Он ощутил тревогу, пришедшую из ниоткуда. С каждой секундой это чувство растёт, пленяя сознание и спутывая все мысли. Мужчина поднял свой взгляд, когда из узких готических окон вдоль всего зала стал литься странный, красный свет, полосуя пространство. Сначала он пропустил мысль, что это лишь свет от заката. В этом месте легко потерять счёт времени, но красный свет становится всё ярче и ярче, а буря в душе мужчины сильнее.

- Нет, - сошёл тихий, немного охрипший голос с его уст, - Этого не может быть... Это не может быть она... Это фантазия, мираж..., - начал нашёптывать, силясь себя убедить в том, что всё, что он видит лишь плод искалеченного сознания.

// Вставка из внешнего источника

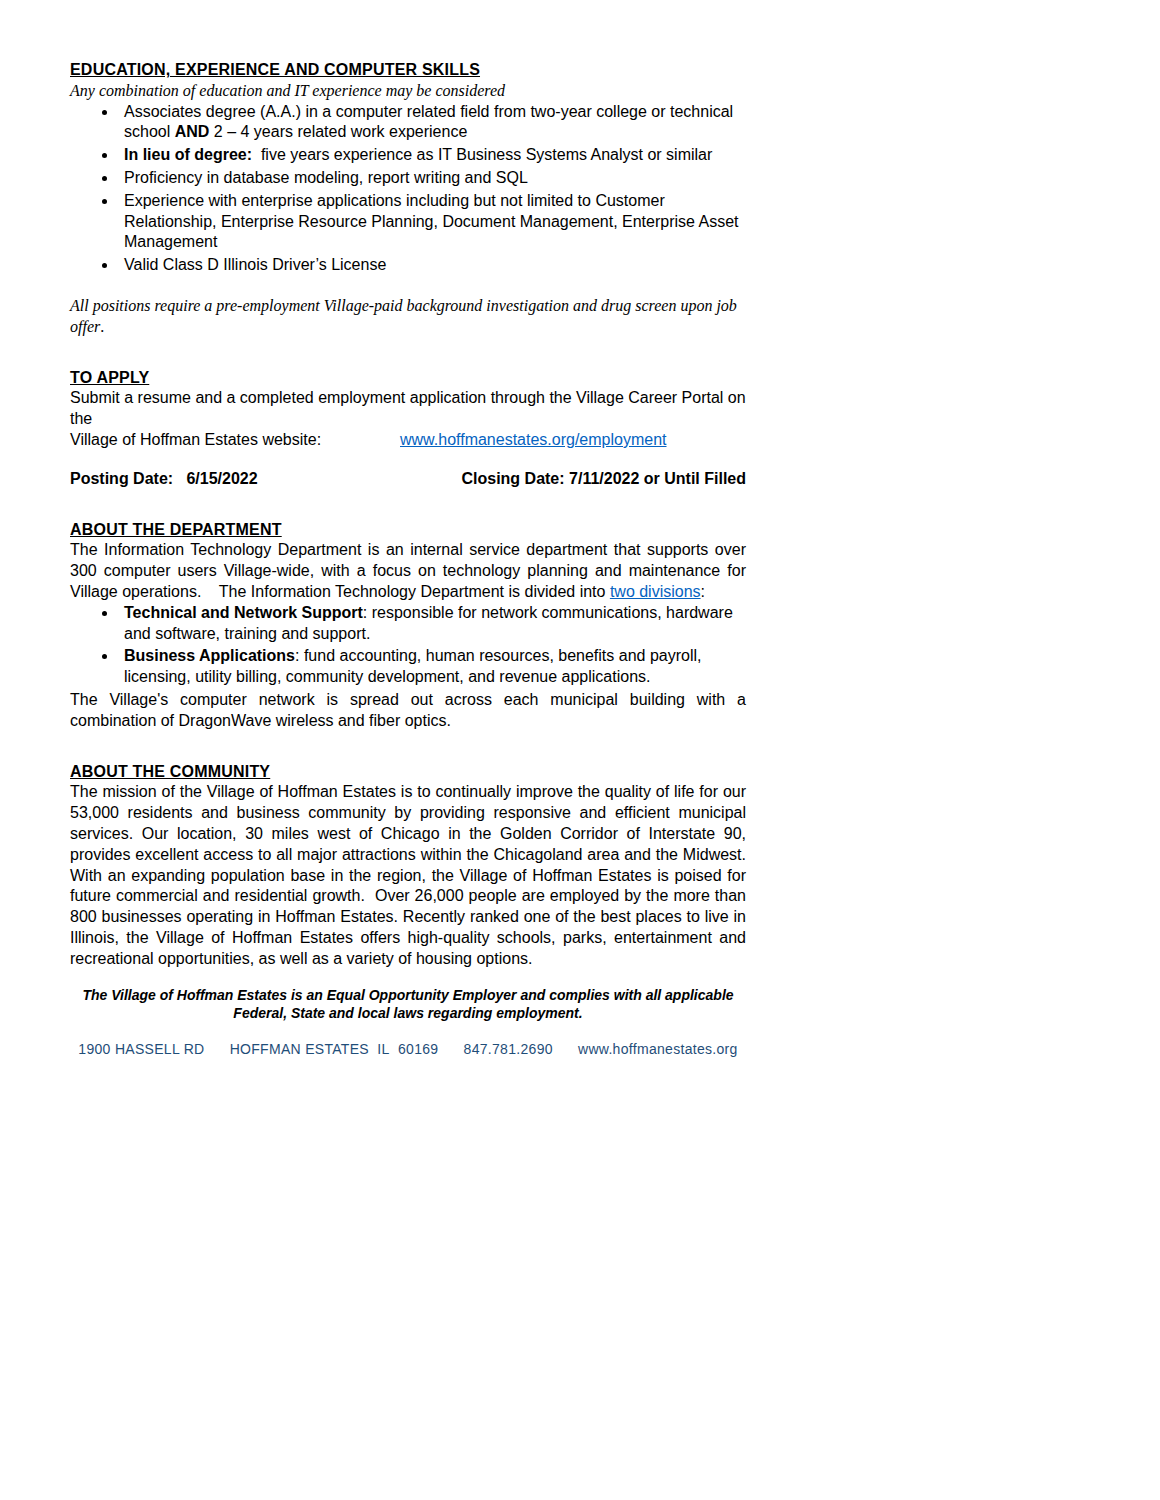EDUCATION, EXPERIENCE AND COMPUTER SKILLS
Any combination of education and IT experience may be considered
Associates degree (A.A.) in a computer related field from two-year college or technical school AND 2 – 4 years related work experience
In lieu of degree: five years experience as IT Business Systems Analyst or similar
Proficiency in database modeling, report writing and SQL
Experience with enterprise applications including but not limited to Customer Relationship, Enterprise Resource Planning, Document Management, Enterprise Asset Management
Valid Class D Illinois Driver’s License
All positions require a pre-employment Village-paid background investigation and drug screen upon job offer.
TO APPLY
Submit a resume and a completed employment application through the Village Career Portal on the
Village of Hoffman Estates website: www.hoffmanestates.org/employment
Posting Date: 6/15/2022 Closing Date: 7/11/2022 or Until Filled
ABOUT THE DEPARTMENT
The Information Technology Department is an internal service department that supports over 300 computer users Village-wide, with a focus on technology planning and maintenance for Village operations. The Information Technology Department is divided into two divisions:
Technical and Network Support: responsible for network communications, hardware and software, training and support.
Business Applications: fund accounting, human resources, benefits and payroll, licensing, utility billing, community development, and revenue applications.
The Village's computer network is spread out across each municipal building with a combination of DragonWave wireless and fiber optics.
ABOUT THE COMMUNITY
The mission of the Village of Hoffman Estates is to continually improve the quality of life for our 53,000 residents and business community by providing responsive and efficient municipal services. Our location, 30 miles west of Chicago in the Golden Corridor of Interstate 90, provides excellent access to all major attractions within the Chicagoland area and the Midwest. With an expanding population base in the region, the Village of Hoffman Estates is poised for future commercial and residential growth. Over 26,000 people are employed by the more than 800 businesses operating in Hoffman Estates. Recently ranked one of the best places to live in Illinois, the Village of Hoffman Estates offers high-quality schools, parks, entertainment and recreational opportunities, as well as a variety of housing options.
The Village of Hoffman Estates is an Equal Opportunity Employer and complies with all applicable
Federal, State and local laws regarding employment.
1900 HASSELL RD HOFFMAN ESTATES IL 60169 847.781.2690 www.hoffmanestates.org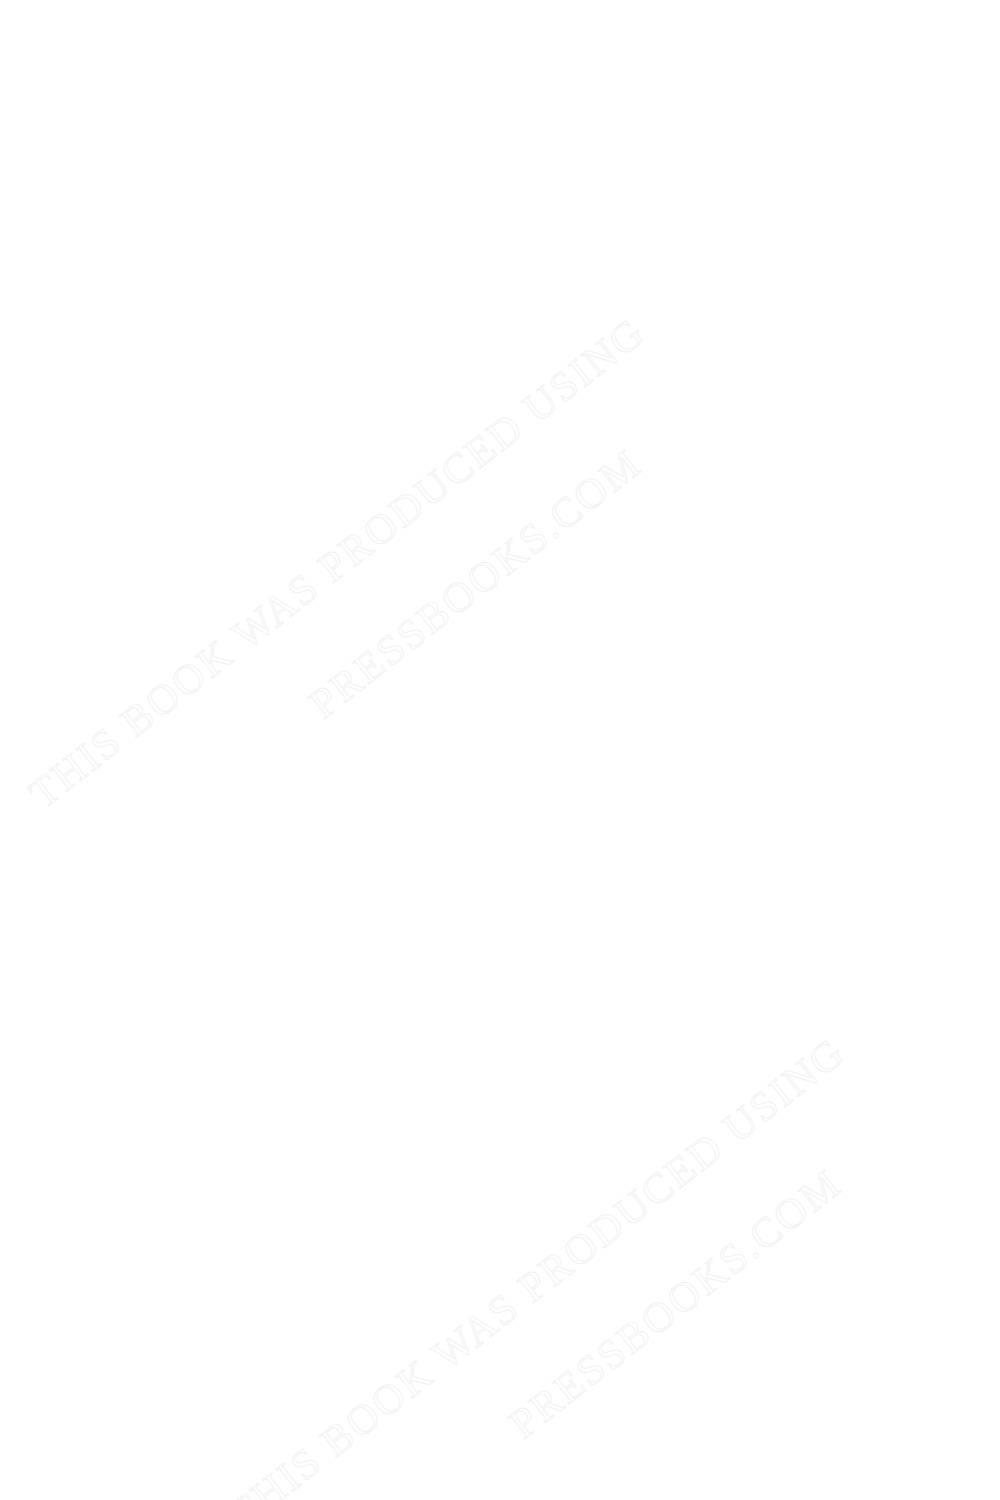THIS BOOK WAS PRODUCED USING PRESSBOOKS.COM THIS BOOK WAS PRODUCED USING PRESSBOOKS.COM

Руки на подлокотниках трона стали едва заметно дрожать, а взгляд мужчины становился всё более поражённым. Красное свечение не исчезает, льётся лучами из узеньких окон, окрашивая алыми полосами белые полы тронного зала, в свете которых ниспадающие вниз снежинки сверкают, как маленькие кристаллы.

Минута, две, три, десять... Он пытался себя убедить, что всё происходящее – лишь иллюзия, фантом из прошлых жизней. Но время идёт, а фантом не исчезает. Сердце бьёт набатом в груди, обострённые чувства кричат, что происходящее не иллюзия, это происходит на самом деле.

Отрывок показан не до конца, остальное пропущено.